Allan Quatermain, adventurer extraordinaire and all around circa 1880's he-man type dude, is the Indiana Jones for the Victorian set. I mean this guy can do it all. He is the fictional allegorical equivalent of British Colonialism. In other words, besides being seriously macho, he's kind, considerate, knowledgeable, relentless and fair. Chivalry is not dead!
King Solomon's Mines was published in 1885 and became an instant literary hit. Its publication inspired Edgar Rice Burroughs to write The Land that Time Forgot (1918) and Arthur Conan Doyle to pen The Lost World (1912). In effect, Haggard created the "Lost World" genre that would become incredibly popular and still is today.

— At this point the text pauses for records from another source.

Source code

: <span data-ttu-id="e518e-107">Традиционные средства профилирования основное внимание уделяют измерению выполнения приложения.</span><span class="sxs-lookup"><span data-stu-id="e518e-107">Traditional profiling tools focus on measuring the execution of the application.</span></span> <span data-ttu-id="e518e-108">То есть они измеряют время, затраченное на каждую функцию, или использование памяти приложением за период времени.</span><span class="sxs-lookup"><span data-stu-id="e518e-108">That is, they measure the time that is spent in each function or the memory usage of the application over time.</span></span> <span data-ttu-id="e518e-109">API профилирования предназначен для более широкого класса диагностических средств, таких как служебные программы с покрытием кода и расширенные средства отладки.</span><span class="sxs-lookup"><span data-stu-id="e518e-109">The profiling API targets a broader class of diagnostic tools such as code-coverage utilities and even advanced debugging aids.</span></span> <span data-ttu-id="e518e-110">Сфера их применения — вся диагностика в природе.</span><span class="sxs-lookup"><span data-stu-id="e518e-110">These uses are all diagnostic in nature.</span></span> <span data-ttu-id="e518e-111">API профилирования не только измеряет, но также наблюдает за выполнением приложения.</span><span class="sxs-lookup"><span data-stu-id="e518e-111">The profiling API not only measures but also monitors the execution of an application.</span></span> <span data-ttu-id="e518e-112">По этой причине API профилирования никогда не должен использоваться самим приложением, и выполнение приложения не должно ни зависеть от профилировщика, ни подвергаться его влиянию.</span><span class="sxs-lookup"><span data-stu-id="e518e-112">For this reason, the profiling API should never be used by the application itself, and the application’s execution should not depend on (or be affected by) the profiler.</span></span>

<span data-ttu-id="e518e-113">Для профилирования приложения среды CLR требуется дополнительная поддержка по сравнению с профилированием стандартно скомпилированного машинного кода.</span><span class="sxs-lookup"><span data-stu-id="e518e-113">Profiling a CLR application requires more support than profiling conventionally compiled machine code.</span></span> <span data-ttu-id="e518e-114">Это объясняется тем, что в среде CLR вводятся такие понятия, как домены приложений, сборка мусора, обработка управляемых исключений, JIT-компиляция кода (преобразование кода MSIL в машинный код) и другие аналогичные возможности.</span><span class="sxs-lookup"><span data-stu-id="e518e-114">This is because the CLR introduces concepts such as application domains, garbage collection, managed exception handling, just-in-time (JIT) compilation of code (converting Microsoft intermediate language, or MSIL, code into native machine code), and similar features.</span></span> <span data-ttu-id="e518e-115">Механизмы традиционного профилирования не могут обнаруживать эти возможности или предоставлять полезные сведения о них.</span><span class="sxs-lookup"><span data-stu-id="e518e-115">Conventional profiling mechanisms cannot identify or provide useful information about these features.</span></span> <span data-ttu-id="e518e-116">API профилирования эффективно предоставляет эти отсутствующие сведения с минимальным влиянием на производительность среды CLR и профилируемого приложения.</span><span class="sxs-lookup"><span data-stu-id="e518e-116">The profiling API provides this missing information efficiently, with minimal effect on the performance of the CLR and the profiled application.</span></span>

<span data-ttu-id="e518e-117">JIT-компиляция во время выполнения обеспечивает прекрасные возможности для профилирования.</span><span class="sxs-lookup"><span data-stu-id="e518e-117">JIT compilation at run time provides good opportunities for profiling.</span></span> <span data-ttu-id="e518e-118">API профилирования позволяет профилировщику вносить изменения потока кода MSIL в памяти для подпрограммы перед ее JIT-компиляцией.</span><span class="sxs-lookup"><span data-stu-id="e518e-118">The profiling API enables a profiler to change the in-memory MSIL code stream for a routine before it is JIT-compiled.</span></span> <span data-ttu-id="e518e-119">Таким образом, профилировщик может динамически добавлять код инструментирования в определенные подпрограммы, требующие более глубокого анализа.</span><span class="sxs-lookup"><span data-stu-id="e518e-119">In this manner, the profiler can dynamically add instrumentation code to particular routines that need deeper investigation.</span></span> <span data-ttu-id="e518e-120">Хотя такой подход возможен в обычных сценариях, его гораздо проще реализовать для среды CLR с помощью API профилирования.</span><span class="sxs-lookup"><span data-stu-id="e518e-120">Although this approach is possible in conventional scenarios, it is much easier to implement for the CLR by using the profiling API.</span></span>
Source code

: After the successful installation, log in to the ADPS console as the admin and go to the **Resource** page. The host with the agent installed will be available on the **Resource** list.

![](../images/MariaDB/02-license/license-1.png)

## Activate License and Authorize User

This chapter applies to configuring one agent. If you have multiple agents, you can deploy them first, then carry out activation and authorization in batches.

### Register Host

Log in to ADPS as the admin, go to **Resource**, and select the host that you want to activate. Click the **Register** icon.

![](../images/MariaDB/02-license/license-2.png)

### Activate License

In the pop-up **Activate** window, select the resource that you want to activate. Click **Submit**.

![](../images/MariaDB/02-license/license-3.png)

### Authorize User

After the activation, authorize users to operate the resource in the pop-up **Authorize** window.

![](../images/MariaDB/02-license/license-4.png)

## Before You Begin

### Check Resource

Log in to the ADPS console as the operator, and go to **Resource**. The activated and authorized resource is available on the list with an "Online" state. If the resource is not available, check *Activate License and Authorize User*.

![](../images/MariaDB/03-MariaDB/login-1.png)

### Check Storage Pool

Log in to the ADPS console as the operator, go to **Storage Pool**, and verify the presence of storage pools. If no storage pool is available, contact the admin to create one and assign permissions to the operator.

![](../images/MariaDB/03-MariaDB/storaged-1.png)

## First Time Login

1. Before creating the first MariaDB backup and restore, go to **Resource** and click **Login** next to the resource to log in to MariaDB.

Set in middle Africa in the 1880's and based somewhat on Haggard's experiences in South Africa as a 19 year old British civil servant, the novel is basically a fictional journey across dark, unexplored Africa in search of the Biblical King Solomon's rumored wealth.

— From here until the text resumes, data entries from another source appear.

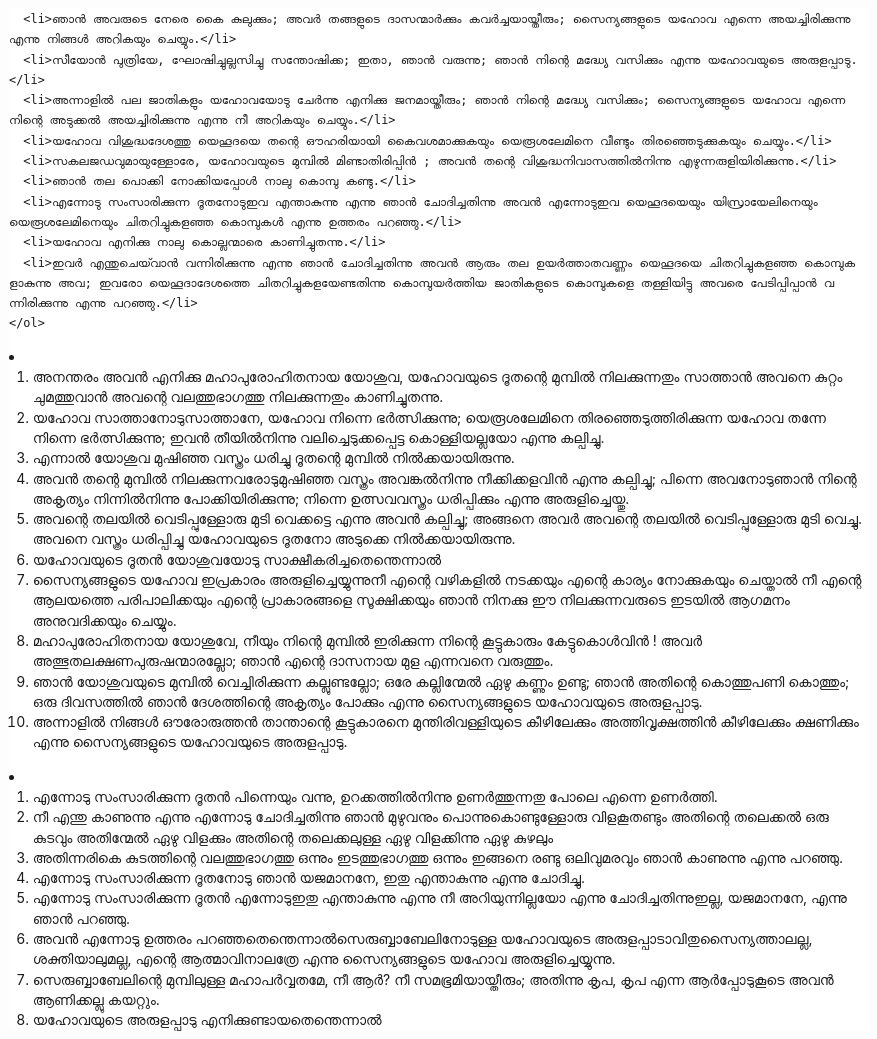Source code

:      <li>ഞാന്‍ അവരുടെ നേരെ കൈ കുലുക്കും; അവര്‍ തങ്ങളുടെ ദാസന്മാര്‍ക്കും കവര്‍ച്ചയായ്തീരും; സൈന്യങ്ങളുടെ യഹോവ എന്നെ അയച്ചിരിക്കുന്നു എന്നു നിങ്ങള്‍ അറികയും ചെയ്യും.</li>
      <li>സീയോന്‍ പുത്രിയേ, ഘോഷിച്ചുല്ലസിച്ചു സന്തോഷിക്ക; ഇതാ, ഞാന്‍ വരുന്നു; ഞാന്‍ നിന്റെ മദ്ധ്യേ വസിക്കും എന്നു യഹോവയുടെ അരുളപ്പാടു.</li>
      <li>അന്നാളില്‍ പല ജാതികളും യഹോവയോടു ചേര്‍ന്നു എനിക്കു ജനമായ്തീരും; ഞാന്‍ നിന്റെ മദ്ധ്യേ വസിക്കും; സൈന്യങ്ങളുടെ യഹോവ എന്നെ നിന്റെ അടുക്കല്‍ അയച്ചിരിക്കുന്നു എന്നു നീ അറികയും ചെയ്യും.</li>
      <li>യഹോവ വിശുദ്ധദേശത്തു യെഹൂദയെ തന്റെ ഔഹരിയായി കൈവശമാക്കുകയും യെരൂശലേമിനെ വീണ്ടും തിരഞ്ഞെടുക്കുകയും ചെയ്യും.</li>
      <li>സകലജഡവുമായുള്ളോരേ, യഹോവയുടെ മുമ്പില്‍ മിണ്ടാതിരിപ്പിന്‍ ; അവന്‍ തന്റെ വിശുദ്ധനിവാസത്തില്‍നിന്നു എഴുന്നരുളിയിരിക്കുന്നു.</li>
      <li>ഞാന്‍ തല പൊക്കി നോക്കിയപ്പോള്‍ നാലു കൊമ്പു കണ്ടു.</li>
      <li>എന്നോടു സംസാരിക്കുന്ന ദൂതനോടുഇവ എന്താകുന്നു എന്നു ഞാന്‍ ചോദിച്ചതിന്നു അവന്‍ എന്നോടുഇവ യെഹൂദയെയും യിസ്രായേലിനെയും യെരൂശലേമിനെയും ചിതറിച്ചുകളഞ്ഞ കൊമ്പുകള്‍ എന്നു ഉത്തരം പറഞ്ഞു.</li>
      <li>യഹോവ എനിക്കു നാലു കൊല്ലന്മാരെ കാണിച്ചുതന്നു.</li>
      <li>ഇവര്‍ എന്തുചെയ്‍വാന്‍ വന്നിരിക്കുന്നു എന്നു ഞാന്‍ ചോദിച്ചതിന്നു അവന്‍ ആരും തല ഉയര്‍ത്താതവണ്ണം യെഹൂദയെ ചിതറിച്ചുകളഞ്ഞ കൊമ്പുകളാകുന്നു അവ; ഇവരോ യെഹൂദാദേശത്തെ ചിതറിച്ചുകളയേണ്ടതിന്നു കൊമ്പുയര്‍ത്തിയ ജാതികളുടെ കൊമ്പുകളെ തള്ളിയിട്ടു അവരെ പേടിപ്പിപ്പാന്‍ വന്നിരിക്കുന്നു എന്നു പറഞ്ഞു.</li>
    </ol>
  </li>
  <li>
    <ol>
      <li>അനന്തരം അവന്‍ എനിക്കു മഹാപുരോഹിതനായ യോശുവ, യഹോവയുടെ ദൂതന്റെ മുമ്പില്‍ നിലക്കുന്നതും സാത്താന്‍ അവനെ കുറ്റം ചുമത്തുവാന്‍ അവന്റെ വലത്തുഭാഗത്തു നിലക്കുന്നതും കാണിച്ചുതന്നു.</li>
      <li>യഹോവ സാത്താനോടുസാത്താനേ, യഹോവ നിന്നെ ഭര്‍ത്സിക്കുന്നു; യെരൂശലേമിനെ തിരഞ്ഞെടുത്തിരിക്കുന്ന യഹോവ തന്നേ നിന്നെ ഭര്‍ത്സിക്കുന്നു; ഇവന്‍ തീയില്‍നിന്നു വലിച്ചെടുക്കപ്പെട്ട കൊള്ളിയല്ലയോ എന്നു കല്പിച്ചു.</li>
      <li>എന്നാല്‍ യോശുവ മുഷിഞ്ഞ വസ്ത്രം ധരിച്ചു ദൂതന്റെ മുമ്പില്‍ നില്‍ക്കയായിരുന്നു.</li>
      <li>അവന്‍ തന്റെ മുമ്പില്‍ നിലക്കുന്നവരോടുമുഷിഞ്ഞ വസ്ത്രം അവങ്കല്‍നിന്നു നീക്കിക്കളവിന്‍ എന്നു കല്പിച്ചു; പിന്നെ അവനോടുഞാന്‍ നിന്റെ അകൃത്യം നിന്നില്‍നിന്നു പോക്കിയിരിക്കുന്നു; നിന്നെ ഉത്സവവസ്ത്രം ധരിപ്പിക്കും എന്നു അരുളിച്ചെയ്തു.</li>
      <li>അവന്റെ തലയില്‍ വെടിപ്പുള്ളോരു മുടി വെക്കട്ടെ എന്നു അവന്‍ കല്പിച്ചു; അങ്ങനെ അവര്‍ അവന്റെ തലയില്‍ വെടിപ്പുള്ളോരു മുടി വെച്ചു. അവനെ വസ്ത്രം ധരിപ്പിച്ചു യഹോവയുടെ ദൂതനോ അടുക്കെ നില്‍ക്കയായിരുന്നു.</li>
      <li>യഹോവയുടെ ദൂതന്‍ യോശുവയോടു സാക്ഷീകരിച്ചതെന്തെന്നാല്‍</li>
      <li>സൈന്യങ്ങളുടെ യഹോവ ഇപ്രകാരം അരുളിച്ചെയ്യുന്നുനീ എന്റെ വഴികളില്‍ നടക്കയും എന്റെ കാര്യം നോക്കുകയും ചെയ്താല്‍ നീ എന്റെ ആലയത്തെ പരിപാലിക്കയും എന്റെ പ്രാകാരങ്ങളെ സൂക്ഷിക്കയും ഞാന്‍ നിനക്കു ഈ നിലക്കുന്നവരുടെ ഇടയില്‍ ആഗമനം അനുവദിക്കയും ചെയ്യും.</li>
      <li>മഹാപുരോഹിതനായ യോശുവേ, നീയും നിന്റെ മുമ്പില്‍ ഇരിക്കുന്ന നിന്റെ കൂട്ടുകാരും കേട്ടുകൊള്‍വിന്‍ ! അവര്‍ അത്ഭുതലക്ഷണപുരുഷന്മാരല്ലോ; ഞാന്‍ എന്റെ ദാസനായ മുള എന്നവനെ വരുത്തും.</li>
      <li>ഞാന്‍ യോശുവയുടെ മുമ്പില്‍ വെച്ചിരിക്കുന്ന കല്ലുണ്ടല്ലോ; ഒരേ കല്ലിന്മേല്‍ ഏഴു കണ്ണും ഉണ്ടു; ഞാന്‍ അതിന്റെ കൊത്തുപണി കൊത്തും; ഒരു ദിവസത്തില്‍ ഞാന്‍ ദേശത്തിന്റെ അകൃത്യം പോക്കും എന്നു സൈന്യങ്ങളുടെ യഹോവയുടെ അരുളപ്പാടു.</li>
      <li>അന്നാളില്‍ നിങ്ങള്‍ ഔരോരുത്തന്‍ താന്താന്റെ കൂട്ടുകാരനെ മുന്തിരിവള്ളിയുടെ കീഴിലേക്കും അത്തിവൃക്ഷത്തിന്‍ കീഴിലേക്കും ക്ഷണിക്കും എന്നു സൈന്യങ്ങളുടെ യഹോവയുടെ അരുളപ്പാടു.</li>
    </ol>
  </li>
  <li>
    <ol>
      <li>എന്നോടു സംസാരിക്കുന്ന ദൂതന്‍ പിന്നെയും വന്നു, ഉറക്കത്തില്‍നിന്നു ഉണര്‍ത്തുന്നതു പോലെ എന്നെ ഉണര്‍ത്തി.</li>
      <li>നീ എന്തു കാണുന്നു എന്നു എന്നോടു ചോദിച്ചതിന്നു ഞാന്‍ മുഴുവനും പൊന്നുകൊണ്ടുള്ളോരു വിളകൂതണ്ടും അതിന്റെ തലെക്കല്‍ ഒരു കുടവും അതിന്മേല്‍ ഏഴു വിളക്കും അതിന്റെ തലെക്കലുള്ള ഏഴു വിളക്കിന്നു ഏഴു കുഴലും</li>
      <li>അതിന്നരികെ കുടത്തിന്റെ വലത്തുഭാഗത്തു ഒന്നും ഇടത്തുഭാഗത്തു ഒന്നും ഇങ്ങനെ രണ്ടു ഒലിവുമരവും ഞാന്‍ കാണുന്നു എന്നു പറഞ്ഞു.</li>
      <li>എന്നോടു സംസാരിക്കുന്ന ദൂതനോടു ഞാന്‍ യജമാനനേ, ഇതു എന്താകുന്നു എന്നു ചോദിച്ചു.</li>
      <li>എന്നോടു സംസാരിക്കുന്ന ദൂതന്‍ എന്നോടുഇതു എന്താകുന്നു എന്നു നീ അറിയുന്നില്ലയോ എന്നു ചോദിച്ചതിന്നുഇല്ല, യജമാനനേ, എന്നു ഞാന്‍ പറഞ്ഞു.</li>
      <li>അവന്‍ എന്നോടു ഉത്തരം പറഞ്ഞതെന്തെന്നാല്‍സെരുബ്ബാബേലിനോടുള്ള യഹോവയുടെ അരുളപ്പാടാവിതുസൈന്യത്താലല്ല, ശക്തിയാലുമല്ല, എന്റെ ആത്മാവിനാലത്രേ എന്നു സൈന്യങ്ങളുടെ യഹോവ അരുളിച്ചെയ്യുന്നു.</li>
      <li>സെരുബ്ബാബേലിന്റെ മുമ്പിലുള്ള മഹാപര്‍വ്വതമേ, നീ ആര്‍? നീ സമഭൂമിയായ്തീരും; അതിന്നു കൃപ, കൃപ എന്ന ആര്‍പ്പോടുകൂടെ അവന്‍ ആണിക്കല്ലു കയറ്റും.</li>
      <li>യഹോവയുടെ അരുളപ്പാടു എനിക്കുണ്ടായതെന്തെന്നാല്‍</li>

Quatermain, an experienced hunter and explorer, is hired by Sir Henry Curtis and his trusty sidekick Captain Good to find Sir Henry's brother who has disappeared while searching for the fabled treasure. The story that follows, as told through the first person narration of Quartermain himself, is an epic trek through arid, deadly deserts, freezing caves, treacherous mountains and fierce African tribes.
As corny as it can be by today's standards, this story really is pretty good. Sometimes the first of something really is the best and that certainly holds true in this case.

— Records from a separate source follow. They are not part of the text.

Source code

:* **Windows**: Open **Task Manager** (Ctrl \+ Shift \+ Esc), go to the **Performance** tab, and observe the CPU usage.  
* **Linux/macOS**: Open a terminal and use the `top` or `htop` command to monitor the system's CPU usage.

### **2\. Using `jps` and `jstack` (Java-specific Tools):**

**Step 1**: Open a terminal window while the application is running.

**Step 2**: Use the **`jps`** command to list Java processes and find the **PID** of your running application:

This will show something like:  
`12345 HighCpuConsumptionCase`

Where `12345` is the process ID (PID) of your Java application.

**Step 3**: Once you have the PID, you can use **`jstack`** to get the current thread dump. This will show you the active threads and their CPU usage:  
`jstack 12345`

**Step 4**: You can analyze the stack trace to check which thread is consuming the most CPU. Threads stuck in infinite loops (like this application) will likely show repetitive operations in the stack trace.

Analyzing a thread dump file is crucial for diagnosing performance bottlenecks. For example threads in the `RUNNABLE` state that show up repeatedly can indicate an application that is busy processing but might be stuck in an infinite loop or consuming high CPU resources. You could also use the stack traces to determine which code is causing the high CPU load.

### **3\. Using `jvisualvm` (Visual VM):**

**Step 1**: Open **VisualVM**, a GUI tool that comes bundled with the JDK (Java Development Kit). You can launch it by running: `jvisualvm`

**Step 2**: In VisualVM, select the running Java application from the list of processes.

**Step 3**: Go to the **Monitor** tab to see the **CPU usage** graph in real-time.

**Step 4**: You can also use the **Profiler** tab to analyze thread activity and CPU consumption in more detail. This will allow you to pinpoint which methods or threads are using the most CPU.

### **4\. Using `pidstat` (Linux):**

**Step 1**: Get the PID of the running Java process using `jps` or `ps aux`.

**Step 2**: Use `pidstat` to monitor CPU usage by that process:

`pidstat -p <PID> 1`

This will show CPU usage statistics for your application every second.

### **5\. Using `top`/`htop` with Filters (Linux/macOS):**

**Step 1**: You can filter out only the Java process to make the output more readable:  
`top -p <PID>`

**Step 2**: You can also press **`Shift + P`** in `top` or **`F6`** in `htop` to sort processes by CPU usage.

If you absolutely must watch one of the many film versions of this story, skip the cheesy 1985 version starring Richard Chamberlain and Sharon Stone and go for the much better 1950 version starring Stewart Granger and Deborah Kerr.
Better yet, put this truly classic novel on your summer reading list and, after finishing it and being thoroughly enthralled, pass it on to your best friend so they can enjoy the thrills too!